> _Exercise text_:
-=-=-

There’s a loop I keep falling into with AI coding tools: hit a bug, paste the code, get a confident fix, apply it, move on. Five minutes. Feels efficient. Then the next day the bug comes back, and I realize nobody — me or the AI — ever understood it.
A React state bug caught me in this loop recently. State updating wrong, UI rendering all over the place. Claude Code gave me a confident explanation and a fix. Applied it, ran it, worked. Closed the tab.
Next day, bug’s back. This time I turned the AI off, traced every state transition by hand, re-read the useEffect cleanup. Took almost an hour. The real cause was a wrong assumption about timing — something Claude Code had no way of knowing, because it doesn’t actually understand the codebase. It answers the question you asked. And I’d asked the wrong one.
That’s the part I keep missing. The AI didn’t give a wrong answer. It gave the right answer to a question I hadn’t thought through.

-=-=-

> _What is required_:
In the text about debugging with AI coding tools, why does the writer say Claude Code could not have found the real cause of the React state bug? Explain in one to three sentences.

-=-=-

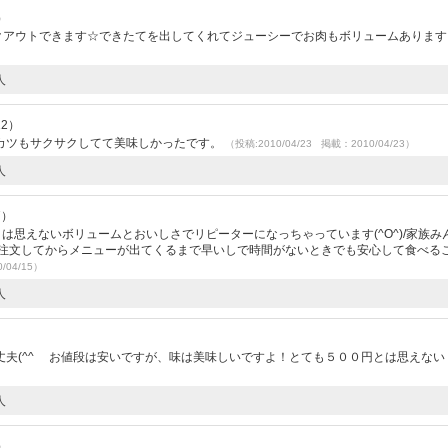
）
イクアウトできます☆できたてを出してくれてジューシーでお肉もボリュームありま
人
12）
カツもサクサクしてて美味しかったです。
（投稿:2010/04/23 掲載：2010/04/23）
人
7）
円とは思えないボリュームとおいしさでリピーターになっちゃっています(^O^)/家族み
し注文してからメニューが出てくるまで早いしで時間がないときでも安心して食べる
/04/15）
人
夫(^^ゞ お値段は安いですが、味は美味しいですよ！とても５００円とは思えな
人
）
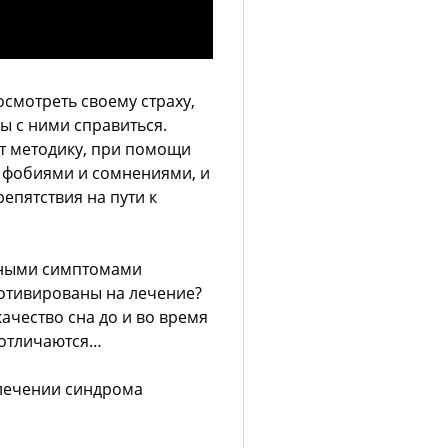
осмотреть своему страху,
ы с ними справиться.
т методику, при помощи
и фобиями и сомнениями, и
епятствия на пути к
нными симптомами
отивированы на лечение?
качество сна до и во время
 отличаются…
 лечении синдрома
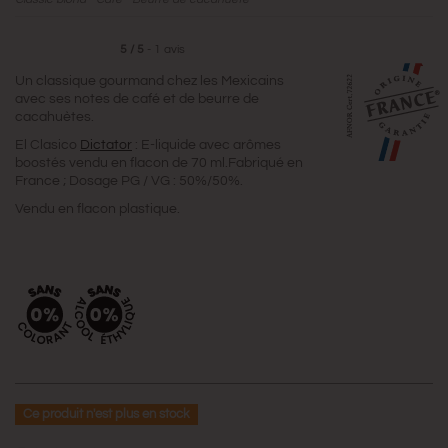
5
/
5
-
1
avis
Un classique gourmand chez les Mexicains
avec ses notes de café et de beurre de
cacahuètes.
El Clasico
Dictator
: E-liquide avec arômes
boostés vendu en flacon de 70 ml.Fabriqué en
France ; Dosage PG / VG : 50%/50%.
Vendu en flacon plastique.
Ce produit n'est plus en stock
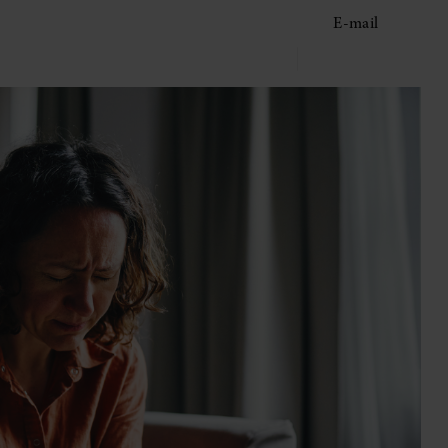
E-mail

-=-=-

> _Written answer_:
The real cause was a wrong assumption about timing, and Claude Code had no way of knowing it because it doesn't actually understand the codebase. It answers the question it is asked, and the writer had asked the wrong one.